6. Os recentes eventos do partido socialista, mostram um partido dividido, ainda sem programa claro e credível, a apresentar nas próximas eleições legislativas. A responsabilidade é, em parte de António José Seguro, que não soube construir essa alternativa e também de António Costa e seus apoiantes que se exilaram internamente e em nada contribuíram para esse programa. As anunciadas primárias para seleção do candidato a primeiro-ministro pelo PS (e consequentemente a secretário geral dadas as implicações desta eleição) são bem-vindas, mas tanto poderão ser um momento de clarificação e reforço da unidade do PS como de fragmentação. Se o processo for claro, transparente, justo e sem manipulação de sindicatos de voto, dará legitimidade ao candidato a primeiro-ministro. Se houver “chapeladas” será mais um factor de divisão. Aquilo que é importante é que os candidatos se apresentem com programas para o PS e para o País, pois acabou o tempo do experimentalismo. Nesses programas deveriam estar claras as prioridades de políticas públicas, e de reforma institucional. Aqui reputo da maior relevância a reforma do sistema eleitoral no sentido da personalização do voto. Não tenho objeções a alguma diminuição do número de deputados, mas discordo da redução para o mínimo (180), cujo objetivo hoje, só pode ser o de eliminar os pequenos partidos (emergentes ou existentes, incluindo o CDS).
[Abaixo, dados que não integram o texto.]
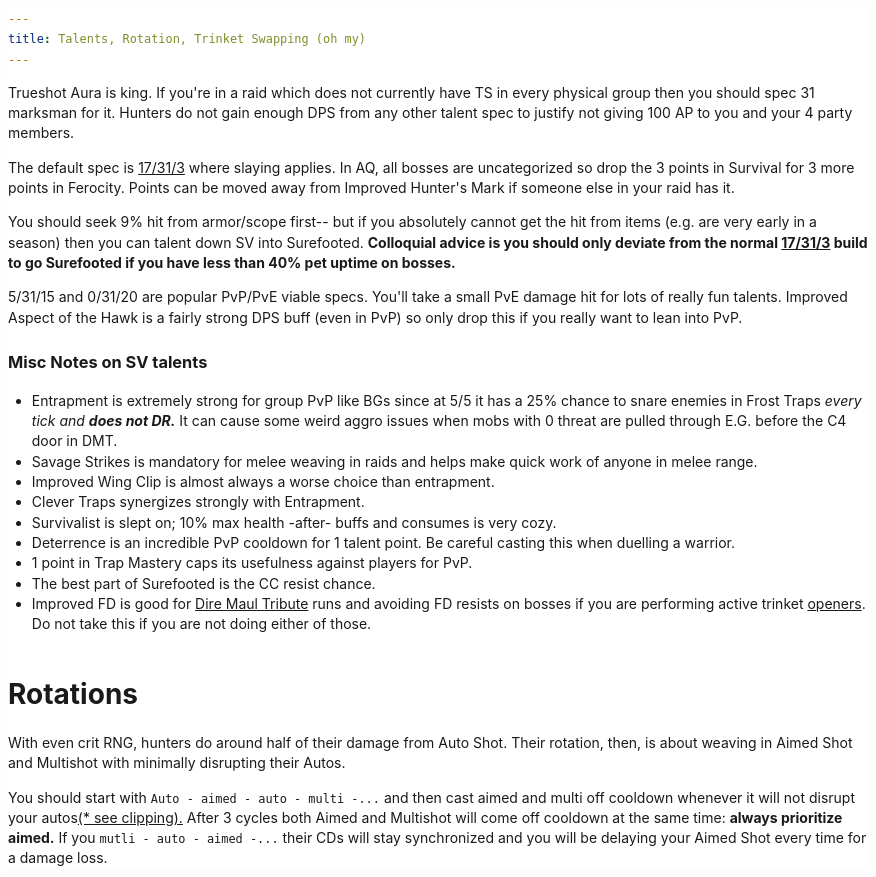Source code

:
 ```yaml
---
title: Talents, Rotation, Trinket Swapping (oh my)
---
```



Trueshot Aura is king.  If you're in a raid which does not currently have TS in every physical group then you should spec 31 marksman for it.  Hunters do not gain enough DPS from any other talent spec to justify not giving 100 AP to you and your 4 party members.


[](https://www.wowhead.com/classic/talent-calc/embed/hunter/53000200502-05251030513051-3)

The default spec is [17/31/3](https://classic.wowhead.com/talent-calc/hunter/53000200502-05251030513051-3) where slaying applies.  In AQ, all bosses are uncategorized so drop the 3 points in Survival for 3 more points in Ferocity. Points can be moved away from Improved Hunter's Mark if someone else in your raid has it.

You should seek 9% hit from armor/scope first-- but if you absolutely cannot get the hit from items (e.g. are very early in a season) then you can talent down SV into Surefooted.  **Colloquial advice is you should only deviate from the normal [17/31/3](https://classic.wowhead.com/talent-calc/hunter/53000200502-05251030513051-3) build to go Surefooted if you have less than 40% pet uptime on bosses.**

5/31/15 and 0/31/20 are popular PvP/PvE viable specs.  You'll take a small PvE damage hit for lots of really fun talents.  Improved Aspect of the Hawk is a fairly strong DPS buff (even in PvP) so only drop this if you really want to lean into PvP.

### Misc Notes on SV talents

- Entrapment is extremely strong for group PvP like BGs since at 5/5 it has a 25% chance to snare enemies in Frost Traps _every tick and **does not DR.**_  It can cause some weird aggro issues when mobs with 0 threat are pulled through E.G. before the C4 door in DMT.
- Savage Strikes is mandatory for melee weaving in raids and helps make quick work of anyone in melee range.  
- Improved Wing Clip is almost always a worse choice than entrapment.
- Clever Traps synergizes strongly with Entrapment.
- Survivalist is slept on; 10% max health -after- buffs and consumes is very cozy.
- Deterrence is an incredible PvP cooldown for 1 talent point.  Be careful casting this when duelling a warrior.
- 1 point in Trap Mastery caps its usefulness against players for PvP.
- The best part of Surefooted is the CC resist chance.
- Improved FD is good for [Dire Maul Tribute](#Dire-Maul-Tribute) runs and avoiding FD resists on bosses if you are performing active trinket [openers](#Openers).  Do not take this if you are not doing either of those.



# Rotations

With even crit RNG, hunters do around half of their damage from Auto Shot.  Their rotation, then, is about weaving in Aimed Shot and Multishot with minimally disrupting their Autos.

You should start with `Auto - aimed - auto - multi -...` and then cast aimed and multi off cooldown whenever it will not disrupt your autos[(* see clipping).](#-clipping)  After 3 cycles both Aimed and Multishot will come off cooldown at the same time: **always prioritize aimed.**  If you `mutli - auto - aimed -...` their CDs will stay synchronized and you will be delaying your Aimed Shot every time for a damage loss.
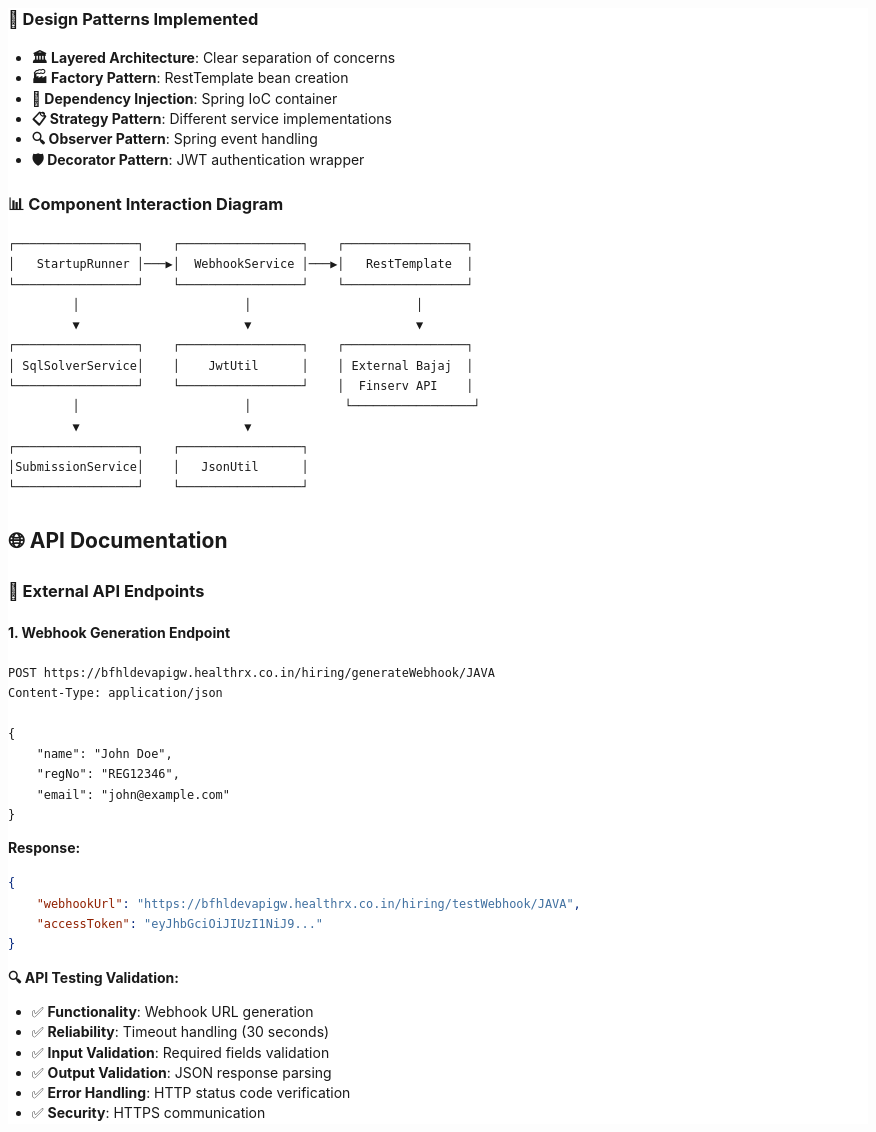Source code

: ### 🎨 Design Patterns Implemented
- **🏛️ Layered Architecture**: Clear separation of concerns
- **🏭 Factory Pattern**: RestTemplate bean creation
- **🔌 Dependency Injection**: Spring IoC container
- **📋 Strategy Pattern**: Different service implementations
- **🔍 Observer Pattern**: Spring event handling
- **🛡️ Decorator Pattern**: JWT authentication wrapper

### 📊 Component Interaction Diagram
```
┌─────────────────┐    ┌─────────────────┐    ┌─────────────────┐
│   StartupRunner │───▶│  WebhookService │───▶│   RestTemplate  │
└─────────────────┘    └─────────────────┘    └─────────────────┘
         │                       │                       │
         ▼                       ▼                       ▼
┌─────────────────┐    ┌─────────────────┐    ┌─────────────────┐
│ SqlSolverService│    │    JwtUtil      │    │ External Bajaj  │
└─────────────────┘    └─────────────────┘    │  Finserv API    │
         │                       │             └─────────────────┘
         ▼                       ▼
┌─────────────────┐    ┌─────────────────┐
│SubmissionService│    │   JsonUtil      │
└─────────────────┘    └─────────────────┘
```

## 🌐 API Documentation

### 📡 External API Endpoints

#### 1. Webhook Generation Endpoint
```http
POST https://bfhldevapigw.healthrx.co.in/hiring/generateWebhook/JAVA
Content-Type: application/json

{
    "name": "John Doe",
    "regNo": "REG12346",
    "email": "john@example.com"
}
```

**Response:**
```json
{
    "webhookUrl": "https://bfhldevapigw.healthrx.co.in/hiring/testWebhook/JAVA",
    "accessToken": "eyJhbGciOiJIUzI1NiJ9..."
}
```

**🔍 API Testing Validation:**
- ✅ **Functionality**: Webhook URL generation
- ✅ **Reliability**: Timeout handling (30 seconds)
- ✅ **Input Validation**: Required fields validation
- ✅ **Output Validation**: JSON response parsing
- ✅ **Error Handling**: HTTP status code verification
- ✅ **Security**: HTTPS communication
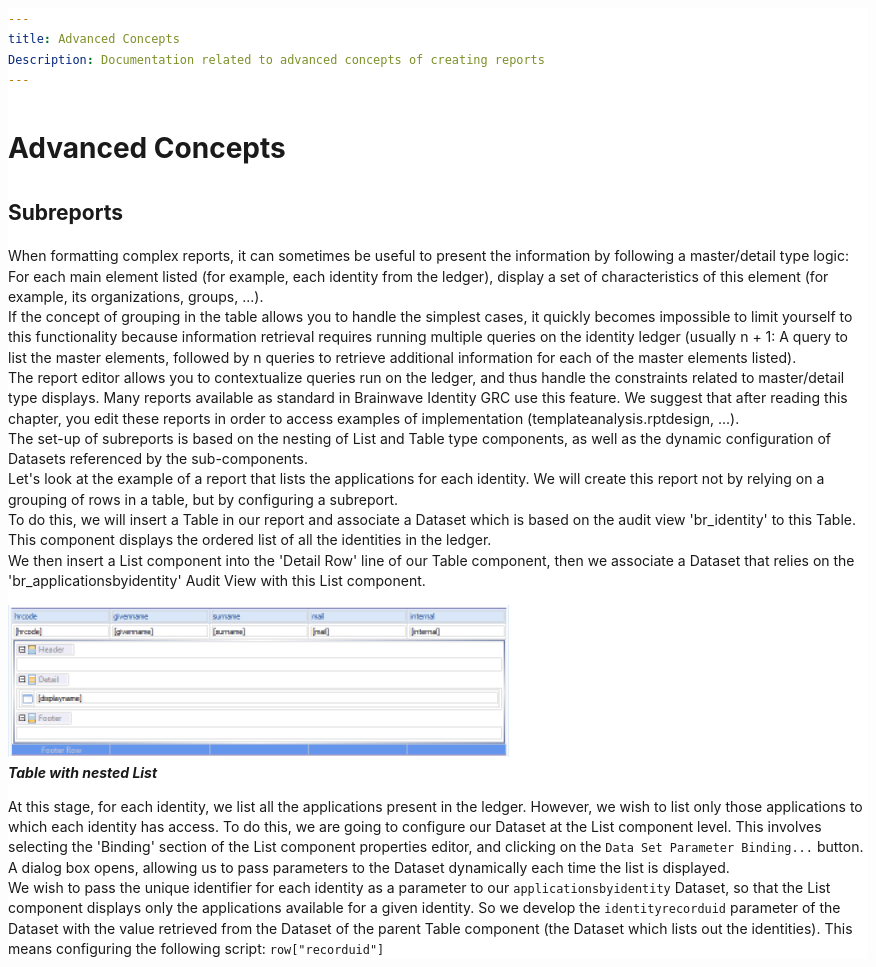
 ```yaml
---
title: Advanced Concepts
Description: Documentation related to advanced concepts of creating reports
---
```


# Advanced Concepts

## Subreports

When formatting complex reports, it can sometimes be useful to present the information by following a master/detail type logic: For each main element listed (for example, each identity from the ledger), display a set of characteristics of this element (for example, its organizations, groups, ...).
<br>If the concept of grouping in the table allows you to handle the simplest cases, it quickly becomes impossible to limit yourself to this functionality because information retrieval requires running multiple queries on the identity ledger (usually n + 1: A query to list the master elements, followed by n queries to retrieve additional information for each of the master elements listed).
<br>The report editor allows you to contextualize queries run on the ledger, and thus handle the constraints related to master/detail type displays. Many reports available as standard in Brainwave Identity GRC use this feature. We suggest that after reading this chapter, you edit these reports in order to access examples of implementation (templateanalysis.rptdesign, ...).
<br>The set-up of subreports is based on the nesting of List and Table type components, as well as the dynamic configuration of Datasets referenced by the sub-components.
<br>Let's look at the example of a report that lists the applications for each identity. We will create this report not by relying on a grouping of rows in a table, but by configuring a subreport.
<br>To do this, we will insert a Table in our report and associate a Dataset which is based on the audit view 'br\_identity' to this Table. This component displays the ordered list of all the identities in the ledger.
<br>We then insert a List component into the 'Detail Row' line of our Table component, then we associate a Dataset that relies on the 'br\_applicationsbyidentity' Audit View with this List component.

![Nested List](./images/worddav6f7662b259bc76647547283f1708f12f.png "Nested List")
<br>**_Table with nested List_**  

At this stage, for each identity, we list all the applications present in the ledger. However, we wish to list only those applications to which each identity has access. To do this, we are going to configure our Dataset at the List component level. This involves selecting the 'Binding' section of the List component properties editor, and clicking on the `Data Set Parameter Binding...` button. A dialog box opens, allowing us to pass parameters to the Dataset dynamically each time the list is displayed.
<br>We wish to pass the unique identifier for each identity as a parameter to our `applicationsbyidentity` Dataset, so that the List component displays only the applications available for a given identity. So we develop the `identityrecorduid` parameter of the Dataset with the value retrieved from the Dataset of the parent Table component (the Dataset which lists out the identities). This means configuring the following script: `row["recorduid"]`
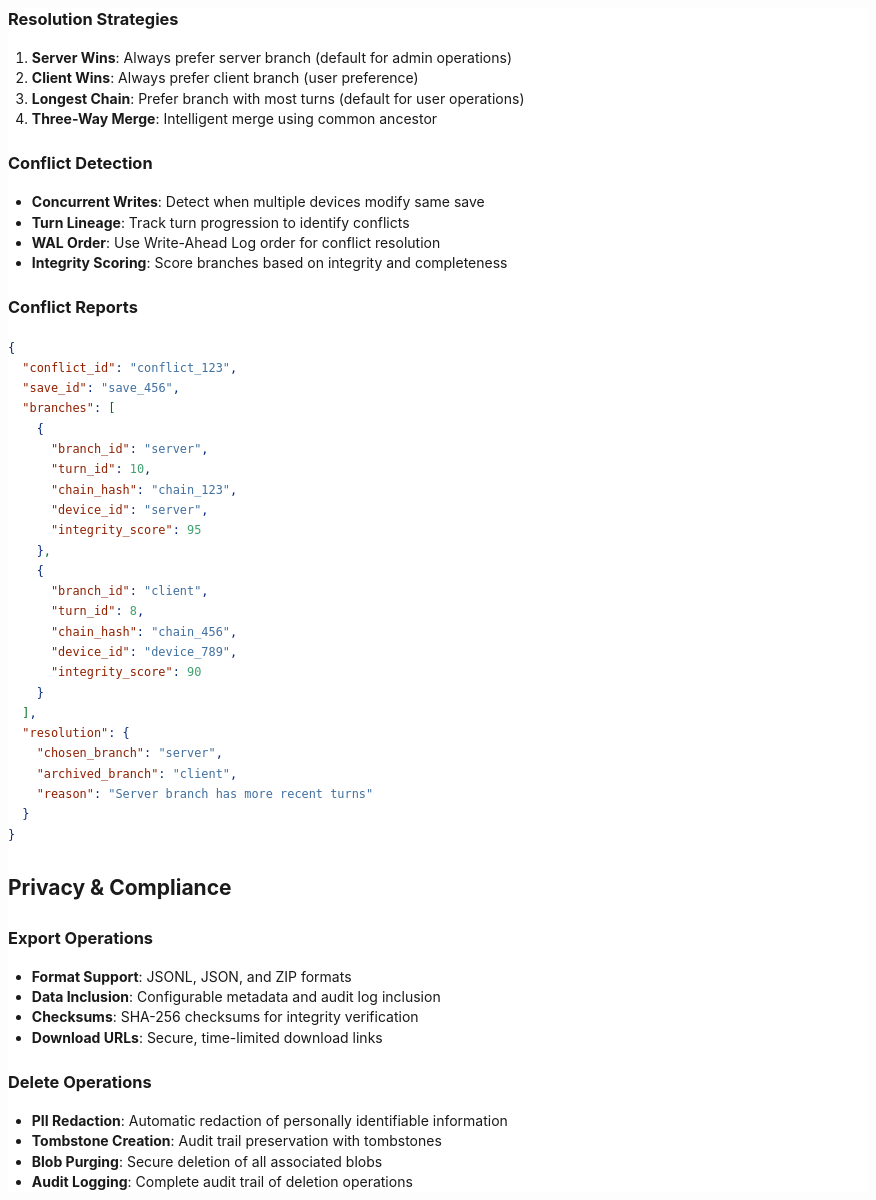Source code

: ### Resolution Strategies
1. **Server Wins**: Always prefer server branch (default for admin operations)
2. **Client Wins**: Always prefer client branch (user preference)
3. **Longest Chain**: Prefer branch with most turns (default for user operations)
4. **Three-Way Merge**: Intelligent merge using common ancestor

### Conflict Detection
- **Concurrent Writes**: Detect when multiple devices modify same save
- **Turn Lineage**: Track turn progression to identify conflicts
- **WAL Order**: Use Write-Ahead Log order for conflict resolution
- **Integrity Scoring**: Score branches based on integrity and completeness

### Conflict Reports
```json
{
  "conflict_id": "conflict_123",
  "save_id": "save_456",
  "branches": [
    {
      "branch_id": "server",
      "turn_id": 10,
      "chain_hash": "chain_123",
      "device_id": "server",
      "integrity_score": 95
    },
    {
      "branch_id": "client",
      "turn_id": 8,
      "chain_hash": "chain_456",
      "device_id": "device_789",
      "integrity_score": 90
    }
  ],
  "resolution": {
    "chosen_branch": "server",
    "archived_branch": "client",
    "reason": "Server branch has more recent turns"
  }
}
```

## Privacy & Compliance

### Export Operations
- **Format Support**: JSONL, JSON, and ZIP formats
- **Data Inclusion**: Configurable metadata and audit log inclusion
- **Checksums**: SHA-256 checksums for integrity verification
- **Download URLs**: Secure, time-limited download links

### Delete Operations
- **PII Redaction**: Automatic redaction of personally identifiable information
- **Tombstone Creation**: Audit trail preservation with tombstones
- **Blob Purging**: Secure deletion of all associated blobs
- **Audit Logging**: Complete audit trail of deletion operations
7. A situação política actual está complicada pela crescente tensão entre o governo e o tribunal constitucional. O Presidente da República já clarificou que não irá dissolver a Assembleia da República, mas nada impedirá que o governo se demita devido a um chumbo adicional do constitucional às medidas sobre pensões. Seria uma manobra com consequências nefastas nos mercados, e moralmente criticável quando o principal partido da oposição vive um momento de clarificação interna. Faria, porém, sentido antecipar as eleições para início da primavera de 2015 dado o ciclo orçamental. As eleições e um novo governo não resolverão, contudo, o problema subjacente ao conflito entre constitucional e qualquer governo, e que perdurará até 2018, ano até ao qual é necessário ou cortar na despesa ou subir impostos (se os juros não descerem). O governo criou as condições para a sua própria derrota ao reduzir para nível muito baixo - 675 euros brutos - o limiar a partir dos quais aceita fazer cortes na função pública e neste sentido concordo com apreciação de inconstitucionalidade. Mas não subscrevo a argumentação por razões que serão explanadas posteriormente. O tribunal concentra-se no período do PAEF, e não parece compreender que o pior da crise das finanças públicas em Portugal durará decerto até 2018.